- Task prompt: Repeat the listing below exactly from the line with "stanu zdrowia." through its last line. Skip every picture.

- Input for this task:
=== Section Start ===
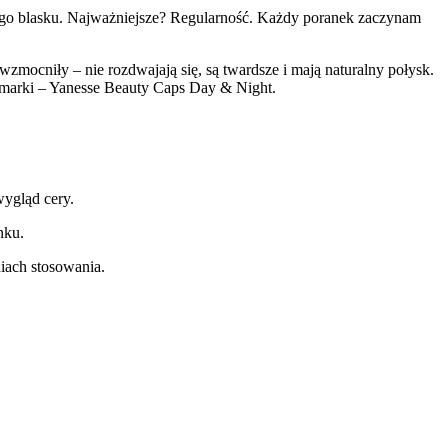
rowego blasku. Najważniejsze? Regularność. Każdy poranek zaczynam
ę wzmocniły – nie rozdwajają się, są twardsze i mają naturalny połysk.
t marki – Yanesse Beauty Caps Day & Night.
ygląd cery.
nku.
iach stosowania.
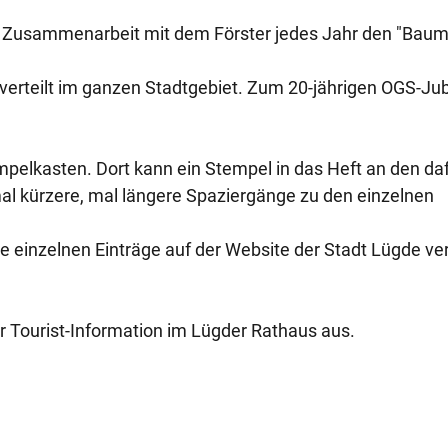
in Zusammenarbeit mit dem Förster jedes Jahr den "Bau
s verteilt im ganzen Stadtgebiet. Zum 20-jährigen OGS-Ju
elkasten. Dort kann ein Stempel in das Heft an den da
al kürzere, mal längere Spaziergänge zu den einzelnen
e einzelnen Einträge auf der Website der Stadt Lügde ve
r Tourist-Information im Lügder Rathaus aus.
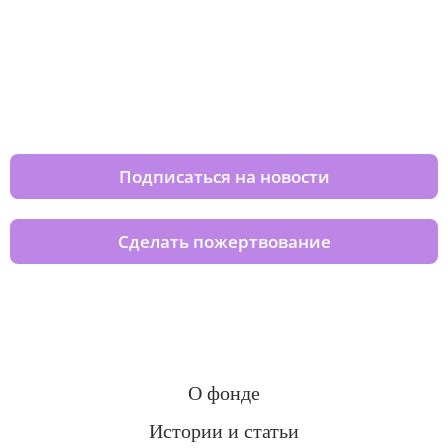
Изменяйте жизни детей из детских
домов вместе с нами
Подписаться на новости
Сделать пожертвование
О фонде
Истории и статьи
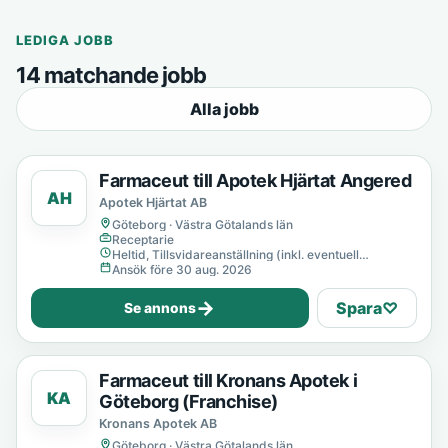
LEDIGA JOBB
14 matchande jobb
Alla jobb
Farmaceut till Apotek Hjärtat Angered
AH
Apotek Hjärtat AB
Göteborg · Västra Götalands län
Receptarie
Heltid, Tillsvidareanställning (inkl. eventuell
provanställning), Tills vidare
Ansök före 30 aug. 2026
→
Spara
♡
Se annons
Farmaceut till Kronans Apotek i
KA
Göteborg (Franchise)
Kronans Apotek AB
Göteborg · Västra Götalands län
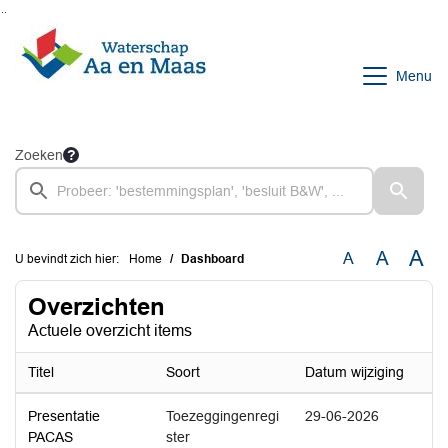
Ga naar de inhoud van deze pagina
Ga naar het zoeken
Ga naar het menu
Menu
Zoeken
A
A
A
U bevindt zich hier:
Home
Dashboard
Overzichten
Actuele overzicht items
Titel
Soort
Datum wijziging
Presentatie
Toezeggingenregi
29-06-2026
PACAS
ster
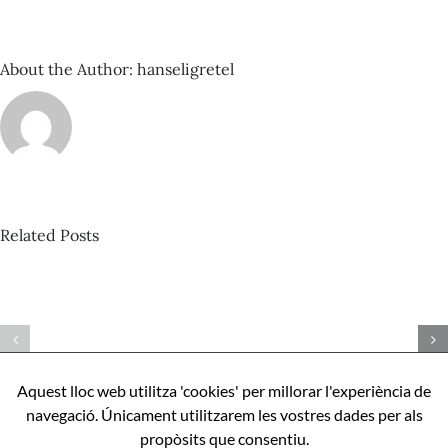
About the Author:
hanseligretel
Related Posts
David
Castillo
Pista
–
nº424_Bertrand
Com
Misonne
ser
–
perfecte,
Aquest lloc web utilitza 'cookies' per millorar l'experiència de
Mona
apunts
navegació. Únicament utilitzarem les vostres dades per als
l’IA
sobre
propòsits que consentiu.
Aníbal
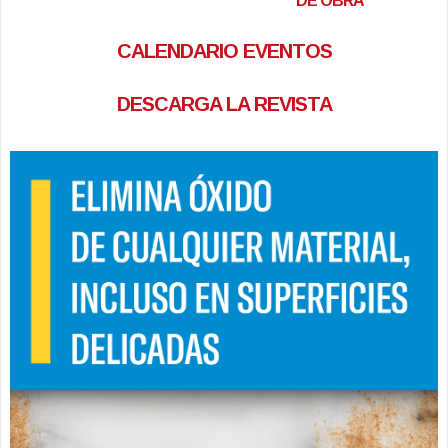
DE OBRA
CALENDARIO EVENTOS
DESCARGA LA REVISTA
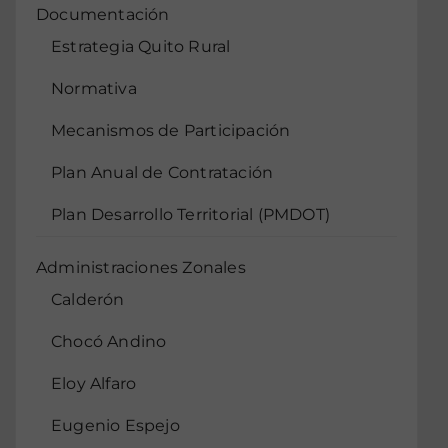
Documentación
Estrategia Quito Rural
Normativa
Mecanismos de Participación
Plan Anual de Contratación
Plan Desarrollo Territorial (PMDOT)
Administraciones Zonales
Calderón
Chocó Andino
Eloy Alfaro
Eugenio Espejo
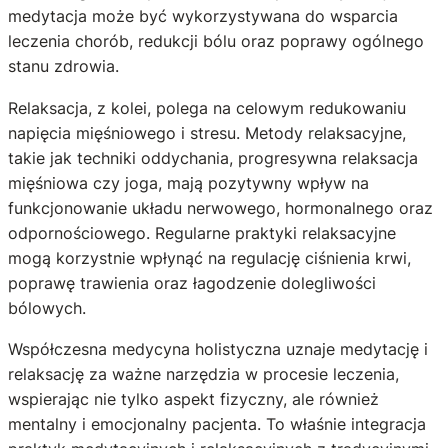
medytacja może być wykorzystywana do wsparcia
leczenia chorób, redukcji bólu oraz poprawy ogólnego
stanu zdrowia.
Relaksacja, z kolei, polega na celowym redukowaniu
napięcia mięśniowego i stresu. Metody relaksacyjne,
takie jak techniki oddychania, progresywna relaksacja
mięśniowa czy joga, mają pozytywny wpływ na
funkcjonowanie układu nerwowego, hormonalnego oraz
odpornościowego. Regularne praktyki relaksacyjne
mogą korzystnie wpłynąć na regulację ciśnienia krwi,
poprawę trawienia oraz łagodzenie dolegliwości
bólowych.
Współczesna medycyna holistyczna uznaje medytację i
relaksację za ważne narzędzia w procesie leczenia,
wspierając nie tylko aspekt fizyczny, ale również
mentalny i emocjonalny pacjenta. To właśnie integracja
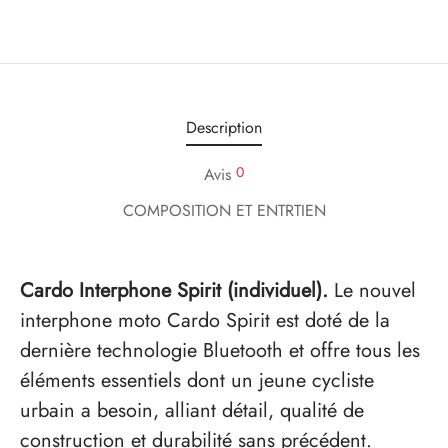
Description
0
Avis
COMPOSITION ET ENTRTIEN
Cardo Interphone Spirit (individuel).
Le nouvel
interphone moto Cardo Spirit est doté de la
dernière technologie Bluetooth et offre tous les
éléments essentiels dont un jeune cycliste
urbain a besoin, alliant détail, qualité de
construction et durabilité sans précédent.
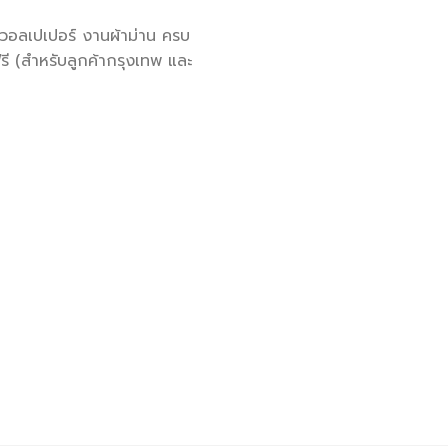
วอลเปเปอร์ งานผ้าม่าน ครบ
ี (สำหรับลูกค้ากรุงเทพ และ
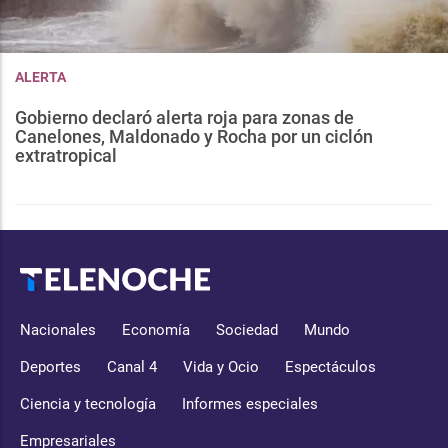
ALERTA
Gobierno declaró alerta roja para zonas de
Canelones, Maldonado y Rocha por un ciclón
extratropical
Nacionales
Economía
Sociedad
Mundo
Deportes
Canal 4
Vida y Ocio
Espectáculos
Ciencia y tecnología
Informes especiales
Empresariales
=== Section End ===
- Answer space:
stanu zdrowia.
Relaksacja, z kolei, polega na celowym redukowaniu
napięcia mięśniowego i stresu. Metody relaksacyjne,
takie jak techniki oddychania, progresywna relaksacja
mięśniowa czy joga, mają pozytywny wpływ na
funkcjonowanie układu nerwowego, hormonalnego oraz
odpornościowego. Regularne praktyki relaksacyjne
mogą korzystnie wpłynąć na regulację ciśnienia krwi,
poprawę trawienia oraz łagodzenie dolegliwości
bólowych.
Współczesna medycyna holistyczna uznaje medytację i
relaksację za ważne narzędzia w procesie leczenia,
wspierając nie tylko aspekt fizyczny, ale również
mentalny i emocjonalny pacjenta. To właśnie integracja
Description
0
Avis
COMPOSITION ET ENTRTIEN
Cardo Interphone Spirit (individuel).
Le nouvel
interphone moto Cardo Spirit est doté de la
dernière technologie Bluetooth et offre tous les
éléments essentiels dont un jeune cycliste
urbain a besoin, alliant détail, qualité de
construction et durabilité sans précédent.
วอลเปเปอร์ งานผ้าม่าน ครบ
ี (สำหรับลูกค้ากรุงเทพ และ
ALERTA
Gobierno declaró alerta roja para zonas de
Canelones, Maldonado y Rocha por un ciclón
extratropical
Nacionales
Economía
Sociedad
Mundo
Deportes
Canal 4
Vida y Ocio
Espectáculos
Ciencia y tecnología
Informes especiales
Empresariales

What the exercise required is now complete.